4 – Tendo passado nos testes, a vacina é carregada em camiões refrigerados especiais e transportada para seis hospitais em vários pontos do Reino Unido, onde são utilizadas para vacinar a população.
Ora qual parece ser o problema da UE, é que enquanto tudo parece correr bem no RU, as farmacêuticas têm tido e continuam a anunciar atrasos nos fornecimentos à UE. Tanto a UE como alguns governos europeus suspeitam que lotes destinados à UE tenham ido parar ao Reino Unido. Na realidade segundo se pode inferir das declarações de vários responsáveis europeus aparentemente a AstraZeneca, já deveria estar a constituir um stock de vacinas para a UE, mesmo antes desta estar aprovada pelas autoridades europeias.
Esta questão já levou Boris Johnson a reagir de forma dura às declarações feitas por Stella Kyriakides e Ursula von der Leyen, “esperamos que os nossos amigos da UE honrem todos os contratos”. O governo britânico já declarou que a supply chain destas vacinas na fase inicial têm “um pequeno problema”, que é o facto de a mesma ser produzida (AstraZeneca) na Holanda e na Alemanha e a da Pfizer na Bélgica, “problema que esperam ter resolvido dentro de pouco tempo.”
Ou seja, há quem se preocupe com a supply chain. É curioso que a forma de funcionamento da supply chain de distribuição da vacina no RU é conhecida pelo menos em relação à da Pfizer, a mais complicada:
1 – As doses destinadas ao Reino Unido são fabricadas na Bélgica;
2 – As caixas de transporte próprias da vacina podem acomodar entre 1.000 a 5.000 doses;
3 – Caixas pré-embaladas são transportadas para os centros de vacinação;
4 – Sistemas de GPS colocados nas caixas e sensores térmicos garantem que a temperatura de segurança adequada é mantida;
5 – Nos centros de vacinação as vacinas podem ser armazenadas nas caixas em que foram entregues ou frigoríficos normais;
6 – Neste momento há 1.500 centros de imunização no Reino Unido preparados para receber os frascos com a vacina;
7 – Cada frasco contém cinco doses depois de ter sido diluído;
8 – Os frascos diluídos têm de ser usados num prazo de seis horas (solução salina);
9 – As vacinas são administradas à temperatura ambiente;
10 – Podem ser armazenadas na caixa de transporte própria e frigorífico normal nos centros de imunização durante 20 dias (até 15 dias na caixa com adição de gelo a cada cinco dias – caixa pode ser aberta duas vezes por dia – depois mais cinco dias num frigorífico normal – entre 2º a 8º C;
11 – Transporte de frascos descongelados pode ser realizado a 2º-8ºC até 6 horas;
12 – Armazenagem a menos 70ºC só é necessária para períodos longos (meses).

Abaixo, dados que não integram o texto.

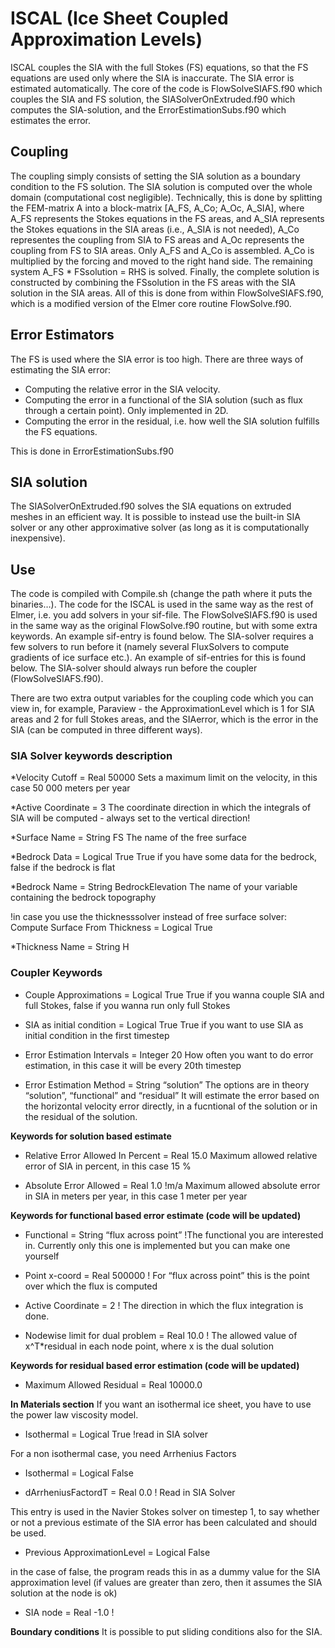 # ISCAL (Ice Sheet Coupled Approximation Levels)
ISCAL couples the SIA with the full Stokes (FS) equations, so that the FS equations are used only where the SIA is inaccurate. The SIA error is estimated automatically. The core of the code is FlowSolveSIAFS.f90 which couples the SIA and FS solution, the SIASolverOnExtruded.f90 which computes the SIA-solution, and the ErrorEstimationSubs.f90 which estimates the error.

## Coupling
The coupling simply consists of setting the SIA solution as a boundary condition to the FS solution. The SIA solution is computed over the whole domain (computational cost negligible). Technically, this is done by splitting the FEM-matrix A into a block-matrix [A_FS, A_Co; A_Oc, A_SIA], where A_FS represents the Stokes equations in the FS areas, and A_SIA represents the Stokes equations in the SIA areas (i.e., A_SIA is not needed), A_Co representes the coupling from SIA to FS areas and A_Oc represents the coupling from FS to SIA areas. Only A_FS and A_Co is assembled. A_Co is multiplied by the forcing and moved to the right hand side. The remaining system A_FS * FSsolution = RHS is solved. Finally, the complete solution is constructed by combining the FSsolution in the FS areas with the SIA solution in the SIA areas. All of this is done from within FlowSolveSIAFS.f90, which is a modified version of the Elmer core routine FlowSolve.f90.

## Error Estimators
The FS is used where the SIA error is too high. There are three ways of estimating the SIA error:
- Computing the relative error in the SIA velocity.
- Computing the error in a functional of the SIA solution (such as flux through a certain point). Only implemented in 2D.
- Computing the error in the residual, i.e. how well the SIA solution fulfills the FS equations.

This is done in ErrorEstimationSubs.f90

## SIA solution
The SIASolverOnExtruded.f90 solves the SIA equations on extruded meshes in an efficient way. It is possible to instead use the built-in SIA solver or any other approximative solver (as long as it is computationally inexpensive).

## Use
The code is compiled with Compile.sh (change the path where it puts the binaries…). The code for the ISCAL is used in the same way as the rest of Elmer, i.e. you add solvers in your sif-file. The FlowSolveSIAFS.f90 is used in the same way as the original FlowSolve.f90 routine, but with some extra keywords. An example sif-entry is found below. The SIA-solver requires a few solvers to run before it (namely several FluxSolvers to compute gradients of ice surface etc.). An example of sif-entries for this is found below. The SIA-solver should always run before the coupler (FlowSolveSIAFS.f90).

There are two extra output variables for the coupling code which you can view in, for example, Paraview - the ApproximationLevel which is 1 for SIA areas and 2 for full Stokes areas, and the SIAerror, which is the error in the SIA (can be computed in three different ways).

### SIA Solver keywords description
*Velocity Cutoff = Real 50000 Sets a maximum limit on the velocity, in this case 50 000 meters per year

*Active Coordinate = 3 The coordinate direction in which the integrals of SIA will be computed - always set to the vertical direction!

*Surface Name = String FS The name of the free surface

*Bedrock Data = Logical True True if you have some data for the bedrock, false if the bedrock is flat

*Bedrock Name = String BedrockElevation The name of your variable containing the bedrock topography

!in case you use the thicknesssolver instead of free surface solver: Compute Surface From Thickness = Logical True

*Thickness Name = String H

### Coupler Keywords
- Couple Approximations = Logical True True if you wanna couple SIA and full Stokes, false if you wanna run only full Stokes

- SIA as initial condition = Logical True True if you want to use SIA as initial condition in the first timestep

- Error Estimation Intervals = Integer 20 How often you want to do error estimation, in this case it will be every 20th timestep

- Error Estimation Method = String “solution” The options are in theory “solution”, “functional” and “residual” It will estimate the error based on the horizontal velocity error directly, in a fucntional of the solution or in the residual of the solution.

**Keywords for solution based estimate**
- Relative Error Allowed In Percent = Real 15.0 Maximum allowed relative error of SIA in percent, in this case 15 %

- Absolute Error Allowed = Real 1.0 !m/a Maximum allowed absolute error in SIA in meters per year, in this case 1 meter per year

**Keywords for functional based error estimate (code will be updated)**
- Functional = String “flux across point” !The functional you are interested in. Currently only this one is implemented but you can make one yourself

- Point x-coord = Real 500000 ! For “flux across point” this is the point over which the flux is computed

- Active Coordinate = 2 ! The direction in which the flux integration is done.

- Nodewise limit for dual problem = Real 10.0 ! The allowed value of x^T*residual in each node point, where x is the dual solution

**Keywords for residual based error estimation (code will be updated)**
- Maximum Allowed Residual = Real 10000.0

**In Materials section**
If you want an isothermal ice sheet, you have to use the power law viscosity model.

- Isothermal = Logical True !read in SIA solver

For a non isothermal case, you need Arrhenius Factors

- Isothermal = Logical False

- dArrheniusFactordT = Real 0.0 ! Read in SIA Solver

This entry is used in the Navier Stokes solver on timestep 1, to say whether or not a previous estimate of the SIA error has been calculated and should be used.

- Previous ApproximationLevel = Logical False

in the case of false, the program reads this in as a dummy value for the SIA approximation level (if values are greater than zero, then it assumes the SIA solution at the node is ok)

- SIA node = Real -1.0 !

**Boundary conditions**
It is possible to put sliding conditions also for the SIA.
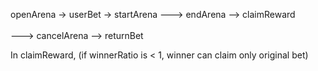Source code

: openArena -> userBet -> startArena ---> endArena --> claimReward 
                                  \
                                   \
                                    ---> cancelArena --> returnBet

In claimReward, (if winnerRatio is < 1, winner can claim only original bet)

Por cá não deve ser muito diferente, só que na realidade não é de conhecimento geral. Mas a UE parece ter acordado e percebido que as supply chains podem ser impactadas por problemas não logísticos, e assim vai ser criado uma obrigação de comunicação prévia de exportação de vacinas para a Covid-19 para fora do espaço comunitário, que abrange todos os laboratórios.
A União Europeia, já deixou claro que não se trata de desviar lotes destinados a países terceiros, mas apenas de se passar a ter visibilidade e transparência na Supply Chain. Preocupação que “parece normal, embora tardia, “pois de facto parece que a AstraZeneca, só irá entregar, até finais de Março, 31 milhões de doses das 80 milhões que estavam prometidas à UE.
Resta saber se a União Europeia efectivamente “means business” como afirmou. Até lá a realidade é que no Reino Unido a campanha de vacinação está a decorrer de acordo com o planeado, com a vacinação das 15 milhões de pessoas consideradas mais vulneráveis, a ser realizada até meados do próximo mês.